* **Reading passage**:
<<<<
1. What a matrix is
A rectangular array of numbers arranged in rows and columns. A matrix with $m$ rows and $n$ columns is called an $m \times n$ matrix — rows first, columns second, always.
The convention is to name matrices with capital letters: $A$, $B$, $M$. The number sitting in row $i$, column $j$ of a matrix $A$ is called the $(i,j)$ entry, written $a_{ij}$ — lowercase letter, row index first, column index second.
For example, the matrix
$$ A = \begin{pmatrix} 2 & -1 & 0 \\ 3 & 4 & 5 \end{pmatrix} $$is a $2 \times 3$ matrix: two rows, three columns. Its entries are $a_{11} = 2$, $a_{12} = -1$, $a_{13} = 0$, $a_{21} = 3$, $a_{22} = 4$, $a_{23} = 5$. The first index always picks a row; the second always picks a column. Mix them up and you've referenced a different number.
You'll see matrices written with parentheses $\begin{pmatrix} \cdots \end{pmatrix}$ or square brackets $\begin{bmatrix} \cdots \end{bmatrix}$. They mean exactly the same thing — pick one and stay consistent. This page uses parentheses.
A $1 \times n$ matrix is a row vector; an $m \times 1$ matrix is a column vector. Vectors aren't a separate species — they're just matrices with one of the dimensions equal to 1, and every rule on this page applies to them.
2. Addition and scalar multiplication
The friendly operations first. Both work entry-wise — you do the operation independently at each $(i,j)$ position, and the result is a new matrix the same shape as the input.
>>>>
* **What to produce**: Can you print the whole matrix primer above, word for word and with every symbol intact?

* **Given entries**:
<<<<
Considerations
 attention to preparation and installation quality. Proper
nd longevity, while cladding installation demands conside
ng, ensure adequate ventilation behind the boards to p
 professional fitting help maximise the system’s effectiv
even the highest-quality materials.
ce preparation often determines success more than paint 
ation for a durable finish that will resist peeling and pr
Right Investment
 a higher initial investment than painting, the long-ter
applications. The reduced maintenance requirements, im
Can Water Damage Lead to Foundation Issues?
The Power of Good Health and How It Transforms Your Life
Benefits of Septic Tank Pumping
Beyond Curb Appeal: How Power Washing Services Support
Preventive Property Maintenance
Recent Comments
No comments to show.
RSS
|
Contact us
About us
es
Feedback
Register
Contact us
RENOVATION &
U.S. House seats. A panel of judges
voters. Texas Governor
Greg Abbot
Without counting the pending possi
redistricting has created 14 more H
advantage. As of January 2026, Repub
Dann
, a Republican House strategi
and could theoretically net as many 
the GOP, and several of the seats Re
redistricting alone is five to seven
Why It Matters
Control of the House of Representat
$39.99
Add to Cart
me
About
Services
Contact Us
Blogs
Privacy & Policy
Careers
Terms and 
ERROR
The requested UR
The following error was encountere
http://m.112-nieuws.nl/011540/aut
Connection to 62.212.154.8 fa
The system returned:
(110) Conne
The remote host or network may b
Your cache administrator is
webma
>>>>
<<<<
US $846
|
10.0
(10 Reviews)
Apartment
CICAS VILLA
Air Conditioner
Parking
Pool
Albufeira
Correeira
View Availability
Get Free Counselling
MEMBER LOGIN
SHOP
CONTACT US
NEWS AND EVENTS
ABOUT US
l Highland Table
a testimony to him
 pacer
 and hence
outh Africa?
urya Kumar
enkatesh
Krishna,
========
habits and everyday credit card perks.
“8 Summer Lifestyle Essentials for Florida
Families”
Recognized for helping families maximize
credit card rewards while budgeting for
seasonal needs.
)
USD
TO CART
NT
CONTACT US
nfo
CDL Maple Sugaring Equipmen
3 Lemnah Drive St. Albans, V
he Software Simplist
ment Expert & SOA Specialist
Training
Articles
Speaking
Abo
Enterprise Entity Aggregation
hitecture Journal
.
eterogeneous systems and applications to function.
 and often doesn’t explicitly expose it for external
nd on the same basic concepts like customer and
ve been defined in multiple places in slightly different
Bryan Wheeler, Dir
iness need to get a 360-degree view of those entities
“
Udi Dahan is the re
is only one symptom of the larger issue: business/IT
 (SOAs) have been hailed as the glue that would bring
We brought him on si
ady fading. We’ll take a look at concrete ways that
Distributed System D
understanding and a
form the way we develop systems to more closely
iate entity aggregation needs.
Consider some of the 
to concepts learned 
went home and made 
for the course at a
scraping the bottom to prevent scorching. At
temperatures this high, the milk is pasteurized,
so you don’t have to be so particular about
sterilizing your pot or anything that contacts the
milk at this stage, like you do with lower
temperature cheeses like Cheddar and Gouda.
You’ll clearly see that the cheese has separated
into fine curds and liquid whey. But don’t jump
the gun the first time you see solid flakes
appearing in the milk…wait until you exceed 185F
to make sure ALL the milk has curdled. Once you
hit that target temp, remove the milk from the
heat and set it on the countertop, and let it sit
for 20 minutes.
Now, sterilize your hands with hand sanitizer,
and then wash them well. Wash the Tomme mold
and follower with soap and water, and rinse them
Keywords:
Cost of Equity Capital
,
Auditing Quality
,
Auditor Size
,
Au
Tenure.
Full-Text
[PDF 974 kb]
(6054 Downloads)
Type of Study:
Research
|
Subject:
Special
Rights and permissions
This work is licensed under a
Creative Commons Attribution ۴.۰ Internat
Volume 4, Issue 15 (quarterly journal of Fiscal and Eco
>>>>
* **Answer below**:
1. What a matrix is
A rectangular array of numbers arranged in rows and columns. A matrix with $m$ rows and $n$ columns is called an $m \times n$ matrix — rows first, columns second, always.
The convention is to name matrices with capital letters: $A$, $B$, $M$. The number sitting in row $i$, column $j$ of a matrix $A$ is called the $(i,j)$ entry, written $a_{ij}$ — lowercase letter, row index first, column index second.
For example, the matrix
$$ A = \begin{pmatrix} 2 & -1 & 0 \\ 3 & 4 & 5 \end{pmatrix} $$is a $2 \times 3$ matrix: two rows, three columns. Its entries are $a_{11} = 2$, $a_{12} = -1$, $a_{13} = 0$, $a_{21} = 3$, $a_{22} = 4$, $a_{23} = 5$. The first index always picks a row; the second always picks a column. Mix them up and you've referenced a different number.
You'll see matrices written with parentheses $\begin{pmatrix} \cdots \end{pmatrix}$ or square brackets $\begin{bmatrix} \cdots \end{bmatrix}$. They mean exactly the same thing — pick one and stay consistent. This page uses parentheses.
A $1 \times n$ matrix is a row vector; an $m \times 1$ matrix is a column vector. Vectors aren't a separate species — they're just matrices with one of the dimensions equal to 1, and every rule on this page applies to them.
2. Addition and scalar multiplication
The friendly operations first. Both work entry-wise — you do the operation independently at each $(i,j)$ position, and the result is a new matrix the same shape as the input.